После Софья Андреевна полагала распад семьи признаком своего растущего сознания, уже вполне различавшего домашних и их занятия, хотя на самом деле это был нехороший симптом: в семье накапливалась усталость, пространство, обведенное границей горизонта, изживалось и блекло. Женщины семейства инстинктивно стремились обрисоваться поярче и для этого наряжались, красили волосы в неестественные оттенки, отчего парикмахерские прически делались похожи на радиосхемы даже без железных бигуди, — но чем больше они усердствовали, тем легче было их вообразить ушедшими из дому и исчезнувшими навсегда. Именно это и произошло: вскоре после смерти бабки мать, впервые надев китайскую шубку с чудным, похожим на слоновье ухо, воротником, убежала к подруге и попала под грузовик. Все дороги в эту зиму были будто грязные, истянутые бинты и от узости своей, стесненной тусклыми сугробами, казались бесконечно длинными, бесконечно петлистыми, уходящими вдаль со свежим глинистым отпечатком одной и той же раны, случившейся у гастронома под светофором, вдруг ослепшим, будто старое ведро.

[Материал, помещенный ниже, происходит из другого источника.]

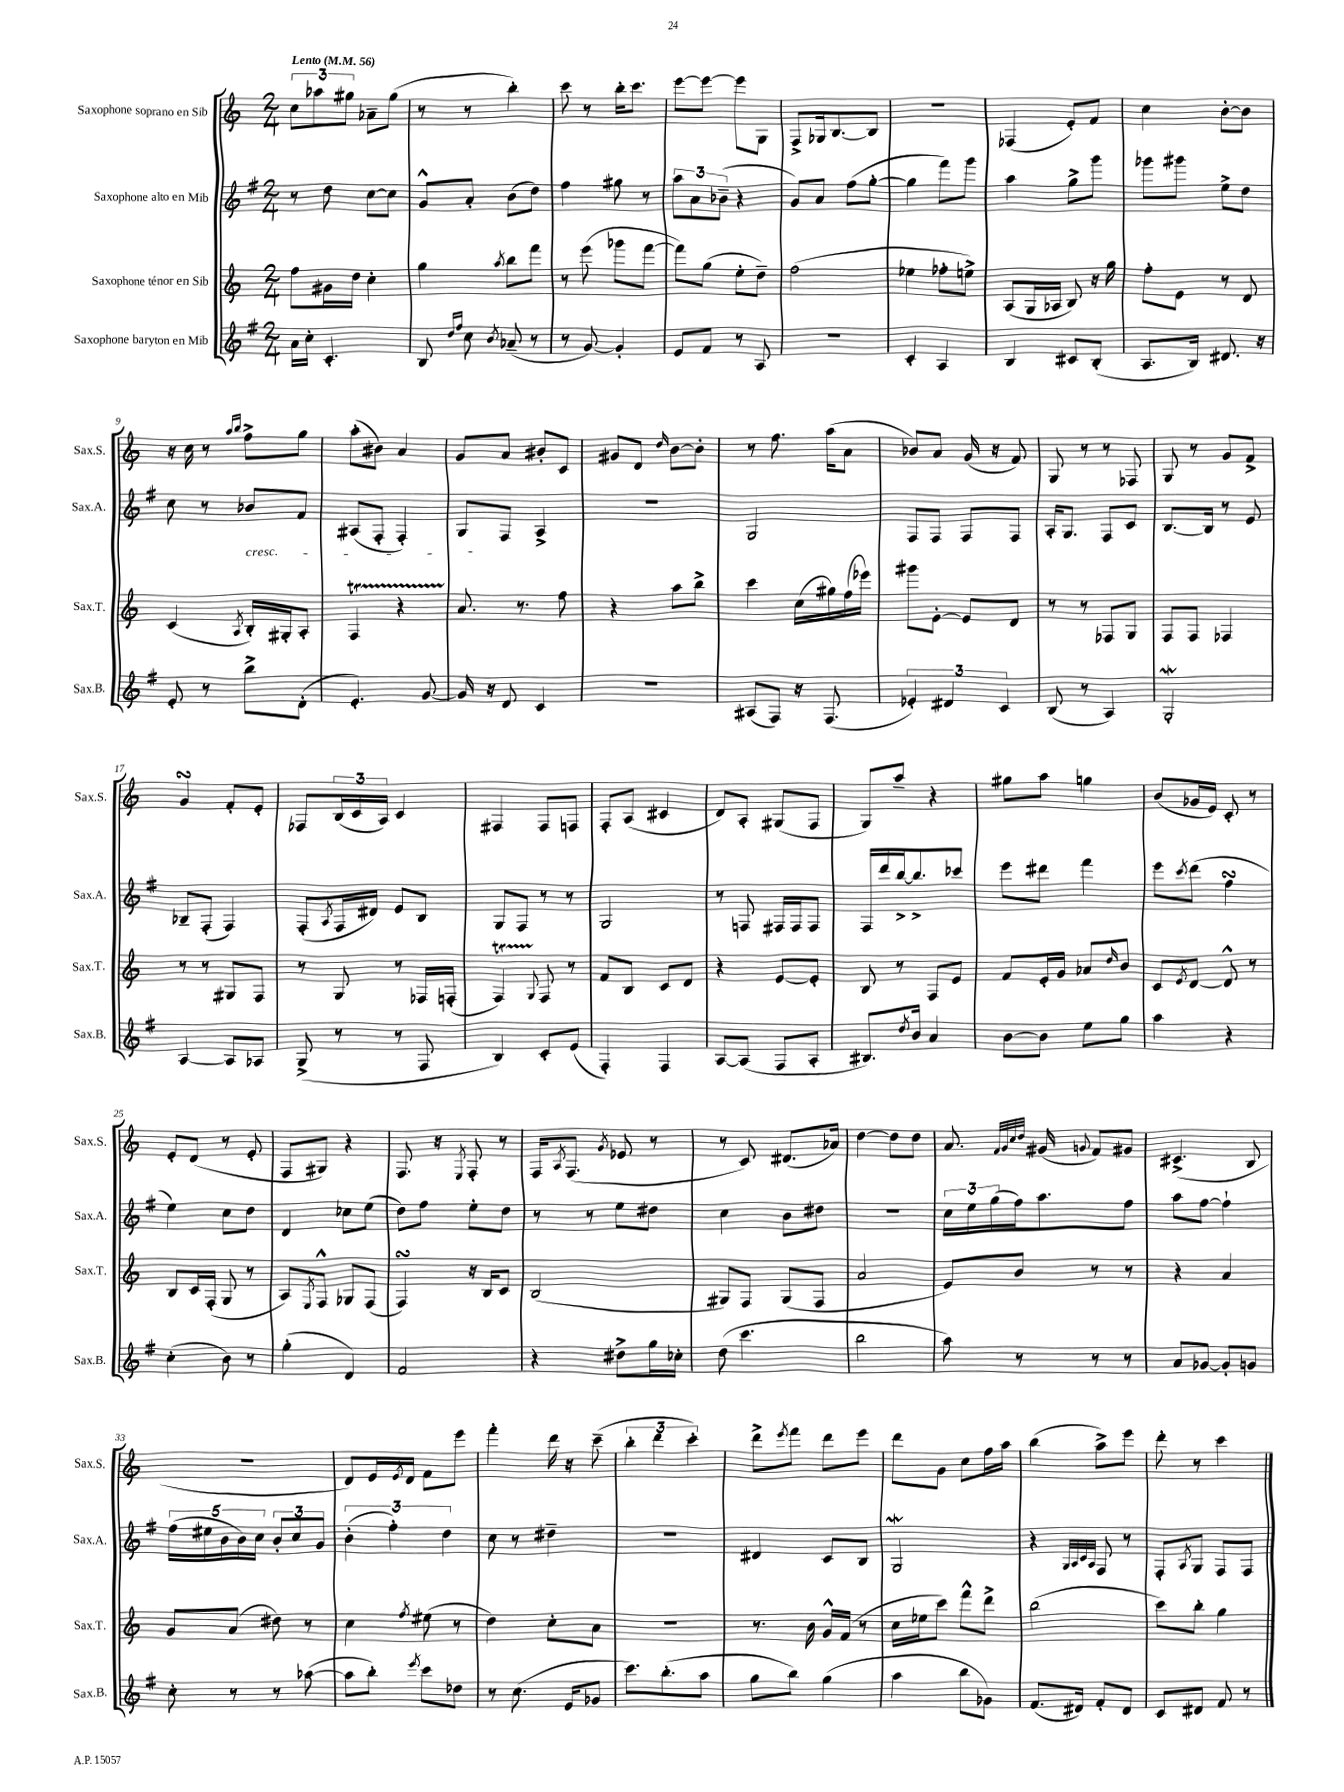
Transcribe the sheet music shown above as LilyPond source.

<<
\new StaffGroup <<
\new Staff = "s0" \with { instrumentName = "Saxophone soprano en Sib" shortInstrumentName = "Sax.S." } {
    \clef treble \key c \major \numericTimeSignature \time 2/4 \tempo "Lento" 4 = 56
    \tuplet 3/2 { c''8 aes''8 gis''8 } aes'8-- gis''8( |
    r8 r8 b''4-.) |
    c'''8 r8 b''16-. c'''8. |
    e'''8~ e'''8~ e'''8 g8 |
    f8-> ges16 b8.~ b8 |
    R2 |
    fes4( e'8-.) f'8 |
    c''4 b'8~-. b'8 |
    r16 c''16 r8 \grace { a''16 b''16 } f''8-> g''8 |
    a''8-.( bis'8) a'4 |
    g'8 a'8 bis'8-. c'8 |
    gis'8 d'8 \grace { d''16 } b'8~ b'8-. |
    r8 f''8. a''16( a'8 |
    bes'8) a'8 g'16( r16 f'8) |
    g8 r8 r8 fes8 |
    g8 r8 g'8 f'8-> |
    g'4\turn f'8-. e'8-. |
    fes8 \tuplet 3/2 { b16( c'16 a16) } c'4 |
    fis4 fis8 f8 |
    f8-. a8( cis'4 |
    d'8) a8-. gis8( f8 |
    g8) a''8-- r4 |
    gis''8 a''8 g''4 |
    b'8( ges'16 e'16) c'8-. r8 |
    e'8-. d'8( r8 e'8-. |
    f8 gis8) r4 |
    f8. r16 \acciaccatura { e8 } f8-. r8 |
    f16 \acciaccatura { a8 } f8.( \acciaccatura { g'8 } ees'8 r8 |
    r8 c'8) dis'8.( aes'16) |
    d''4~ d''8 d''8 |
    a'8. \grace { f'32 g'32 c''32 d''32 } gis'16( \appoggiatura { g'8 } f'8) gis'8 |
    cis'4.->( b8 |
    r2 |
    d'8) e'16 \acciaccatura { e'8 } d'16 f'8 e'''8 |
    f'''4-. d'''16 r16 c'''8--( |
    \tuplet 3/2 { b''4-. d'''4 c'''4-.) } |
    d'''8-> \acciaccatura { e'''8 } f'''8 d'''8 e'''8 |
    d'''8 g'8 c''8 f''16 a''16 |
    b''4( a''8->) e'''8 |
    d'''8-. r8 c'''4 \bar "|." |
}
\new Staff = "s1" \with { instrumentName = "Saxophone alto en Mib" shortInstrumentName = "Sax.A." } {
    \clef treble \key g \major \numericTimeSignature \time 2/4
    r8 d''8 c''8~ c''8 |
    g'8-^ a'8-. b'8( d''8) |
    fis''4 gis''8 r8 |
    \tuplet 3/2 { a''8 a'8 bes'8--( } r4 |
    g'8) a'8 fis''8( g''8~-. |
    g''4 fis'''8) g'''8 |
    a''4 g''8-> g'''8 |
    ges'''8 gis'''8 e''8-> d''8 |
    c''8 r8 bes'8\cresc fis'8 |
    ais8( fis8-. fis4-.) |
    g8\! fis8 a4-> |
    R2 |
    g2 |
    fis8 fis8 fis8 fis8 |
    a16-. g8. fis8 c'8 |
    b8.~ b16 r8 e'8 |
    bes8-- fis8-.( fis4) |
    fis8-.( \acciaccatura { a8 } fis16 dis'16) e'8 b8 |
    g8 fis8 r8 r8 |
    g2 |
    r8 f8 fis16 fis16 fis8 |
    fis16 d'''16 b''16~-> b''8.-> ces'''8 |
    e'''8 dis'''8 fis'''4 |
    e'''8 \acciaccatura { c'''8 } d'''8( fis''4\turn |
    e''4) c''8 d''8 |
    d'4 ces''8 e''8( |
    d''8) fis''8 e''8-. d''8 |
    r8 r8 e''8 dis''8 |
    c''4 b'8 dis''8 |
    R2 |
    \tuplet 3/2 { c''16 e''16 g''16( } fis''16) a''8. fis''8 |
    a''8 fis''8~ fis''4-! |
    \tuplet 5/4 { fis''16( eis''16 b'16 b'16) c''16 } \tuplet 3/2 { b'8-. c''8 g'8 } |
    \tuplet 3/2 { b'4-.( fis''4-.) d''4 } |
    c''8 r8 dis''4-- |
    R2 |
    dis'4 c'8 b8 |
    g2\mordent |
    r4 \grace { g32 a32 c'32 a32 } fis8 r8 |
    fis8-. \acciaccatura { a8 } g8 fis8 fis8 \bar "|." |
}
\new Staff = "s2" \with { instrumentName = "Saxophone ténor en Sib" shortInstrumentName = "Sax.T." } {
    \clef treble \key c \major \numericTimeSignature \time 2/4
    f''8 gis'16 d''16 c''4-. |
    g''4 \acciaccatura { a''8 } b''8 f'''8 |
    r8 e'''8( ges'''8 f'''8~ |
    f'''8) g''8( e''8-. d''8--) |
    f''2( |
    ees''4 fes''8-. e''8->) |
    a8( g16 aes16 b8) r16 g''16 |
    f''8-. e'8 r8 d'8 |
    c'4( \acciaccatura { a8 } b16-.) gis16-. a8-. |
    f4\startTrillSpan r4 |
    a'8.\stopTrillSpan r8. f''8 |
    r4 a''8 b''8-> |
    c'''4 c''16( gis''16) f''16( ees'''16) |
    gis'''8 e'8~-. e'8 d'8 |
    r8 r8 fes8 g8 |
    f8 f8 fes4 |
    r8 r8 gis8 f8 |
    r8 g8 r8 fes16 f16-.( |
    f4\startTrillSpan) \appoggiatura { g8 } f8\stopTrillSpan r8 |
    f'8 b8 c'8 d'8 |
    r4 e'8~ e'8-. |
    b8 r8 f8 e'8 |
    f'8 e'16-. g'16 aes'8 \grace { d''16 } b'8 |
    c'8 \acciaccatura { e'8 } d'8~ d'8-^ r8 |
    b8 c'16 f16-.( g8 r8 |
    a8) \acciaccatura { e8 } f8-^ ges8 f8( |
    f4\turn) r16 b16 c'8 |
    b2( |
    gis8) f8 gis8( f8 |
    a'2 |
    e'8) b'8 r8 r8 |
    r4 a'4 |
    g'8 a'8( dis''8) r8 |
    c''4 \acciaccatura { f''8 } eis''8( r8 |
    d''4) c''8-. a'8 |
    r2 |
    r8. b'16 g'16-^ f'16( r8 |
    c''16 ees''16 c'''8) f'''8-^ d'''8-> |
    b''2( |
    c'''8) b''8-. g''4 \bar "|." |
}
\new Staff = "s3" \with { instrumentName = "Saxophone baryton en Mib" shortInstrumentName = "Sax.B." } {
    \clef treble \key g \major \numericTimeSignature \time 2/4
    a'16 c''16-. c'4.-. |
    b8 \grace { d''16 fis''16 } c''8 \acciaccatura { b'8 } aes'8--( r8 |
    r8 g'8~) g'4-. |
    e'8 fis'8 r8 a8 |
    r2 |
    c'4-. a4 |
    b4 cis'8 b8-.( |
    a8. b16) dis'8. r16 |
    e'8-. r8 b''8-> d'8-.( |
    e'4.-.) g'8~ |
    g'16 r16 d'8 c'4 |
    r2 |
    ais8( fis8) r16 fis8.( |
    \tuplet 3/2 { ees'4-.) dis'4 c'4 } |
    b8( r8 a4) |
    g2-.\mordent |
    a4~ a8 aes8 |
    g8->( r8 r8 fis8 |
    b4) c'8-. e'8( |
    fis4-.) fis4 |
    a8~ a8( fis8 a8-. |
    bis8.) \acciaccatura { d''8 } b'16 a'4 |
    b'8~ b'8 e''8 g''8 |
    a''4 r4 |
    c''4-.( b'8) r8 |
    g''4-.( d'4) |
    fis'2 |
    r4 dis''8-> g''16 ces''16-. |
    d''8( c'''4. |
    b''2 |
    a''8) r8 r8 r8 |
    a'8 ges'8~ ges'8-. g'8 |
    c''8-. r8 r8 aes''8~( |
    aes''8 b''8-.) \acciaccatura { e'''8 } c'''8 des''8 |
    r8 c''8.( e'16 ges'8 |
    c'''8.) b''8.-.( a''8 |
    g''8 b''8) g''4( |
    a''4 b''8 ges'8) |
    fis'8.( dis'16) fis'8-. dis'8 |
    c'8 dis'8 fis'8 r8 \bar "|." |
}
>>
>>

Однако прошли года, и воспоминания выцвели, снег двадцатилетней давности растаял. Софье Андреевне, теперь уже действительно одинокой, не считая дочери, даже доставляло удовольствие предаваться им — она уже не боялась сумерек в своей панельной квартире и подолгу сидела, не зажигая люстры, что казалось ей подходящим для воскрешения слабых, почти не имеющих собственного света картин, относящихся как бы не к ее далекому прошлому, а только к прошлому ее родителей и оставленных Софье Андреевне в бедное наследство.

глава 2

Оттого, что нынешняя Софья Андреевна словно не участвовала в тех полуфантастических событиях, дата ее рождения оказалась размыта. Грузная женщина с ужасной в своем двойном развитии симметрией морщин внутренне видела себя молодой, понимая свое отражение только как дурную привычку зеркала, его неприятную гримасу, дома и в пределах школы приводимую в порядок расческой и подобающей скромной косметикой. На улицах отражение возникало вдруг, полузнакомое, с тонкими космами по ветру, будто волглый, с паутинкой лист конца сентября, и, подобно листу, равнодушно выпускалось из виду. Тайно от дочери, превратившейся во взрослую девицу с тяжелым подбородком и мелкими чертами большого лица, Софья Андреевна пристрастилась к приключенческим книжкам про пиратов и мушкетеров. Сидя за письменным столом над грязноватым томом, прикрытым чьей-нибудь проверенной тетрадкой, она буквально растворялась в переживаниях и не могла себя представить старше благородных героев, чья любовь как акт заключалась в защите женщин от грязных посягательств, — порою не понимала уже, чем Толстой и Достоевский лучше Дюма.

Не отдавая себе отчета, она вела свою сознательную жизнь от лета, когда повстречала Ивана, и, не долюбив тогда, теперь не глядела на ровесников, бывших почему-то либо маленькими и тощими, так что кожа их казалась вылезшей подкладкой мешковатых костюмов, либо непомерно разбухшими, с безобразными мужскими брюхами в натертых брючных ремнях. Среди них отсутствовал нормальный калибр, и они, немногочисленные, были будто шелуха, остатки поколения, куда-то исчезнувшего, на что-то истраченного. Недолгое время за Софьей Андреевной осторожно ухаживал вдовый директор, толстый, сирый, сердитый человечек, в чьей непредсказуемой мимике рьяно участвовали очки. Обыкновенно директор являлся к ней на урок и сидел на задней парте рядом с недовольным двоечником, время от времени спихивая на пол его учебники, а однажды на Восьмое марта, грустно всхрапнув, преподнес персонально Софье Андреевне подмороженную розочку с аккуратно срезанными шипами. На эти попытки Софья Андреевна отвечала любезным холодом — зато засматривалась на молодого физкультурника, большеголового и коротконогого, в голубых тренировочных штанах: его маслянистый пот, играющие желваки величиною с куриные яйца и дегтярные кавказские глаза вызывали у Софьи Андреевны романтические грезы. Если в учительской заговаривали о чем-нибудь волнующем, высоком, Софья Андреевна обращала к физруку мечтательную полуулыбку и, забыв обо всем, глядела так, что постепенно все остальные оборачивались к объекту ее внимания, начинавшему в ответ гортанно кричать и резать воздух темными ладонями.